The European Investment Bank, the European Union's long-term financing institution, lent over ECU 200 million in 1997 to support investment for the development of industry and the private sector in Mediterranean Partner countries. This financing underlines the Bank's commitment to support the Euro-Mediterranean Partnership that sets the framework for the European Union's economic and financial co-operation with other countries in the region. The Euro-Med Partnership places a particular emphasis on measures to encourage the liberalisation and privatisation of economies and in helping the private sector to restructure and expand in preparation for the gradual establishment of a free trade zone with EU Members by the year 2010.

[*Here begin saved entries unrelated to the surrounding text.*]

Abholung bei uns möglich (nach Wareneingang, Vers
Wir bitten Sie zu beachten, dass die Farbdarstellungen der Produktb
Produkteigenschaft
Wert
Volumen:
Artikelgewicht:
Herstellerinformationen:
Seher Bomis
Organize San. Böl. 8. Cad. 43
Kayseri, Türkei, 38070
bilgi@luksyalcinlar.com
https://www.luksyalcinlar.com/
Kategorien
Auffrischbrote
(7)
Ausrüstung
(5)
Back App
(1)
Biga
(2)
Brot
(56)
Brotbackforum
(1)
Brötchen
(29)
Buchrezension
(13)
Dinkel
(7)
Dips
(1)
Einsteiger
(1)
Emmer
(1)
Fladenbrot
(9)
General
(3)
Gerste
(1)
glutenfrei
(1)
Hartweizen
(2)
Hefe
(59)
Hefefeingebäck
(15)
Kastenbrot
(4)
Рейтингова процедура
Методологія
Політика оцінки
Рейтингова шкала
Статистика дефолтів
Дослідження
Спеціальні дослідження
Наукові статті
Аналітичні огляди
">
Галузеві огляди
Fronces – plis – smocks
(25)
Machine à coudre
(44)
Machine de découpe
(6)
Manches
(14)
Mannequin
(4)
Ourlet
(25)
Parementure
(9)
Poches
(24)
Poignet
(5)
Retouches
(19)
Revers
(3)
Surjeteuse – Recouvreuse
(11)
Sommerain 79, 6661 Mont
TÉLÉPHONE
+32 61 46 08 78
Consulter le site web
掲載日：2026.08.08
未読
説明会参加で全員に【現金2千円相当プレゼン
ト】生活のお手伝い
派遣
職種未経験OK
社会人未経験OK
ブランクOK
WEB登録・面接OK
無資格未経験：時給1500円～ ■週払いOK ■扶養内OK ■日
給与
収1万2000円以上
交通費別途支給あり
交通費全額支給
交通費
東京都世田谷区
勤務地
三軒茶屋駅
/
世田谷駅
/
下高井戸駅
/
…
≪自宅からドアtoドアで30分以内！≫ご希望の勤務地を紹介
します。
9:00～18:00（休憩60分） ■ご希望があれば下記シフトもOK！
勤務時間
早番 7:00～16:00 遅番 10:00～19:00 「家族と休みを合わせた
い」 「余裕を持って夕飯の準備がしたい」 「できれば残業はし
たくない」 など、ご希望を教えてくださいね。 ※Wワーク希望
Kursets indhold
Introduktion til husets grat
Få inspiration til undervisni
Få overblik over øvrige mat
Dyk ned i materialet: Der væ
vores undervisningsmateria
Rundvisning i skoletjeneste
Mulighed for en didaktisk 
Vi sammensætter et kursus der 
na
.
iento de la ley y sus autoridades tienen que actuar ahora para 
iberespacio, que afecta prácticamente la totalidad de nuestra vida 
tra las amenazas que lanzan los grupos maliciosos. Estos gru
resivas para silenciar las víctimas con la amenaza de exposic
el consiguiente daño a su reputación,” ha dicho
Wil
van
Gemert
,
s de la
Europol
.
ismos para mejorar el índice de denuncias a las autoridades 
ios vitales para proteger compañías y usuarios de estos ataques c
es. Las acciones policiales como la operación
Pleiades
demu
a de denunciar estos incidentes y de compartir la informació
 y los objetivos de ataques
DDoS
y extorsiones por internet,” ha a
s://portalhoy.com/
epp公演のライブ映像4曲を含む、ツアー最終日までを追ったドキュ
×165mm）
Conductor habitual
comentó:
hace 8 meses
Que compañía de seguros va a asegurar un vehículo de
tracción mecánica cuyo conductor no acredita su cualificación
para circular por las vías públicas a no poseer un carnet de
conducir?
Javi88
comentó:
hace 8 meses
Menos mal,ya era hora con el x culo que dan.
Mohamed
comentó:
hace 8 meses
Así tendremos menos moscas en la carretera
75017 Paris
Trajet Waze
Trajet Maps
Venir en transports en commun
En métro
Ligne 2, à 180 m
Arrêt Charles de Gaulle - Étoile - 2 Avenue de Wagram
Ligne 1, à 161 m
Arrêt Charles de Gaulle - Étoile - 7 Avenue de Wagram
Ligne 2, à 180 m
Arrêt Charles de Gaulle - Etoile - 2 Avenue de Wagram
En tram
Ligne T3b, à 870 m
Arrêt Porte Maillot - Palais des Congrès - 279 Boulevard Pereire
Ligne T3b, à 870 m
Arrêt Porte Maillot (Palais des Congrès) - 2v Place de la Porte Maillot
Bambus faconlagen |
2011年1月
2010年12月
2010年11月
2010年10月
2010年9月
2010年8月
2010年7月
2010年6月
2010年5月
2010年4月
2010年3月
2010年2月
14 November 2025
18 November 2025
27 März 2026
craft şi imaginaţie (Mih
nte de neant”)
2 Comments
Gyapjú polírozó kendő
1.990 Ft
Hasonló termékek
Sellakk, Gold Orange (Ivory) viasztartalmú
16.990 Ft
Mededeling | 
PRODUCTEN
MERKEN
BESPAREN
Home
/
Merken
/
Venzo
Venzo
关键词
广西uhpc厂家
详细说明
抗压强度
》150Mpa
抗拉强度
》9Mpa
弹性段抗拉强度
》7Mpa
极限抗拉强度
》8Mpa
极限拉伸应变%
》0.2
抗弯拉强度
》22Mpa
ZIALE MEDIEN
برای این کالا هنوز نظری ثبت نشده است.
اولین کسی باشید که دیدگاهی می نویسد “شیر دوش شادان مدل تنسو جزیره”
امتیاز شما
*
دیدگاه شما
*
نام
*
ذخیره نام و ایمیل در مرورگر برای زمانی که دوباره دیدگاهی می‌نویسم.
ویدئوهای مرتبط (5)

The 1997 breakdown of EIB industry and private sector financing in the region:

  • Egypt, a total ECU 52.5 million, including - ECU 30 million to the Egyptian Cement Company, a European-Egyptian joint-venture for the construction of a cement plant; ECU 20 million (of which ECU 4 million as risk capital) to Lecico Egypt Company, a European-Egyptian joint-venture, for the construction a sanitary ware plant and modernisation of a tile manufacturing factory; and ECU 2.5 million risk capital as a subscription to Egypt's first venture capital fund - EgyCap Venture Capital Fund - set up to finance equity or quasi-equity investment by small and medium-sized enterprises (SMEs) in the productive and service sectors.
  • Turkey, an ECU 50 million facility to the Turkish government for on lending to three intermediary banks - Türkiye Halk Bankasi, Türkiye Sinai Kalkinma Bankasi and Sinai Yatirim ve Kredi Bankasi - for the granting of medium and long-term sub-loans to SMEs in the areas of industry, agro-industry, services and tourism.
  • Jordan, ECU 40 million (of which ECU 10 million as risk capital) to the Industrial Development Bank of Jordan (IDB) for supporting investment carried out by SMEs. ECU 5 million of the risk capital is in the form of equity participation by the EIB to strengthen IDB's capital base.
  • Cyprus, ECU 25 million to the Cyprus Development Bank for medium to long-term financing for projects undertaken by SMEs.
  • Gaza/West Bank, ECU 15 million (of which ECU 1 million risk capital) to the Palestine Industrial Estate Development Management Co. (PIECO) for the development of a large industrial estate, with fully serviced factory units on the border with Israel. PIECO is a wholly owned subsidiary of the Palestinian Development and Investment Ltd. (PADICO), a consortium of prominent Palestinian business and banking interests. This is the first major investment operation by the private sector in Gaza/West Bank and is being co-financed with support from the IFC (International Finance Corporation) and other development agencies.
  • Tunisia, ECU 15 million from risk capital resources to the Tunisia Government for channelling primarily through the intermediary institutions TUNNINVEST Group, IMB, COTIF, SODIS, SODINO, SIDCO and CGI for strengthening the equity base of enterprises being privatised and prepared for subsequent public quotation on Tunisia's stock exchange.
  • Malta, ECU 3 million from risk capital resources to the Valetta Investment Bank to finance equity acquisitions in Maltese SMEs.

The EIB was established in 1958 to provide long-term finance for capital investment projects which further EU policy objectives. Owned by the 15 EU Member States, it raises the bulk of its resources on capital markets. The EIB plays a central role in the European Union's technical and development policy towards third countries in the Mediterranean region. In most of these countries the EIB operates under Co-operation agreements negotiated with the EU to strengthen economic and trade relations as part of the new Euro-Mediterranean Partnership, complementing bilateral aid from the EU Member States.Under the Euro-Med Partnership arrangements, the EIB is committed to lend ECU 2 310 million between 1997 and end-1999 for investment projects in the region. The EIB also deploys risk capital funds drawn from the EU's budgetary resources, enabling the Bank to advance finance that can be specially tailored to the performance of the project being supported, as well as consolidating the capital base of the project sponsor.

The conversion rates used by the EIB for statistical purposes during the current quarter are those obtaining on 30 September 1997, when ECU 1 = TND 1.24, CYP 0.58236, MTL 0.43563, JOD 0.78888, EGP 3.72780, GBP 0.69, IEP 0.76 and USD 1.113.